→ What you will do:
Search the data for the string "right" and copy each line where it turns up.

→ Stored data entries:
----

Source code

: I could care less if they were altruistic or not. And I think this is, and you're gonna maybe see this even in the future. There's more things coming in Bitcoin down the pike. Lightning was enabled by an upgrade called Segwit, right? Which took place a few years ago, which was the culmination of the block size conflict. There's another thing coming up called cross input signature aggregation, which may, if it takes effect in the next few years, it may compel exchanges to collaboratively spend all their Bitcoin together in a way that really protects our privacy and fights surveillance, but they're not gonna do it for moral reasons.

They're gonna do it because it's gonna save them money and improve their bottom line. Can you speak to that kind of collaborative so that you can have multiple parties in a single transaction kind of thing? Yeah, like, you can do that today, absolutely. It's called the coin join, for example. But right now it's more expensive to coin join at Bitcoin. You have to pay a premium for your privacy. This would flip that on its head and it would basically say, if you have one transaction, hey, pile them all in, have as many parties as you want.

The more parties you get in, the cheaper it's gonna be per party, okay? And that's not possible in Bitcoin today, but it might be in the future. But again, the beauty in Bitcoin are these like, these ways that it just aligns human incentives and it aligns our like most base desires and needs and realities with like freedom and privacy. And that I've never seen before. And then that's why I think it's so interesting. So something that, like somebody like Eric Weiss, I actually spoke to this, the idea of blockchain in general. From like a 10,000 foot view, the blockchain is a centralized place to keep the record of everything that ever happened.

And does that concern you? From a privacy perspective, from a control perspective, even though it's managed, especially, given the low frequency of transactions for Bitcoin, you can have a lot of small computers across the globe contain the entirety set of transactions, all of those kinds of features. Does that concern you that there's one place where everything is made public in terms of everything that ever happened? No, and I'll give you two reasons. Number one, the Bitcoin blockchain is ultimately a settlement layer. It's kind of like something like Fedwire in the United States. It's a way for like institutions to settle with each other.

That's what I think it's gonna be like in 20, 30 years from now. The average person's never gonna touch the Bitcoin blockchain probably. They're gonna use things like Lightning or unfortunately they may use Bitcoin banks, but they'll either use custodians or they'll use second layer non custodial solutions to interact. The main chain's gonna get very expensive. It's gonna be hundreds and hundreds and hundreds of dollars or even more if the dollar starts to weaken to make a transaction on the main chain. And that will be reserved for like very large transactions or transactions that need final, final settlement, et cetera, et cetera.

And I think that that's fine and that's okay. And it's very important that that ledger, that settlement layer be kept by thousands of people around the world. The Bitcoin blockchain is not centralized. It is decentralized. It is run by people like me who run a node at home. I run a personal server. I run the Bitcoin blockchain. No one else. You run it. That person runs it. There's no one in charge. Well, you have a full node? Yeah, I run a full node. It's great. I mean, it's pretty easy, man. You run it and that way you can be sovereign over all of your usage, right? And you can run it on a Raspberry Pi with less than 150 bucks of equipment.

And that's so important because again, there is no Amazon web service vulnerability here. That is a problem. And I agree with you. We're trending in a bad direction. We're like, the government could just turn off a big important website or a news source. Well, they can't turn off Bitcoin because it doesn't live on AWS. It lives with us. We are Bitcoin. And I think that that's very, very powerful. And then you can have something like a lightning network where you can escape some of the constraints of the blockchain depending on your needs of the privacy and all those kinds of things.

----

→ Solution to the exercise:
: I could care less if they were altruistic or not. And I think this is, and you're gonna maybe see this even in the future. There's more things coming in Bitcoin down the pike. Lightning was enabled by an upgrade called Segwit, right? Which took place a few years ago, which was the culmination of the block size conflict. There's another thing coming up called cross input signature aggregation, which may, if it takes effect in the next few years, it may compel exchanges to collaboratively spend all their Bitcoin together in a way that really protects our privacy and fights surveillance, but they're not gonna do it for moral reasons.
They're gonna do it because it's gonna save them money and improve their bottom line. Can you speak to that kind of collaborative so that you can have multiple parties in a single transaction kind of thing? Yeah, like, you can do that today, absolutely. It's called the coin join, for example. But right now it's more expensive to coin join at Bitcoin. You have to pay a premium for your privacy. This would flip that on its head and it would basically say, if you have one transaction, hey, pile them all in, have as many parties as you want.
And I think that that's fine and that's okay. And it's very important that that ledger, that settlement layer be kept by thousands of people around the world. The Bitcoin blockchain is not centralized. It is decentralized. It is run by people like me who run a node at home. I run a personal server. I run the Bitcoin blockchain. No one else. You run it. That person runs it. There's no one in charge. Well, you have a full node? Yeah, I run a full node. It's great. I mean, it's pretty easy, man. You run it and that way you can be sovereign over all of your usage, right? And you can run it on a Raspberry Pi with less than 150 bucks of equipment.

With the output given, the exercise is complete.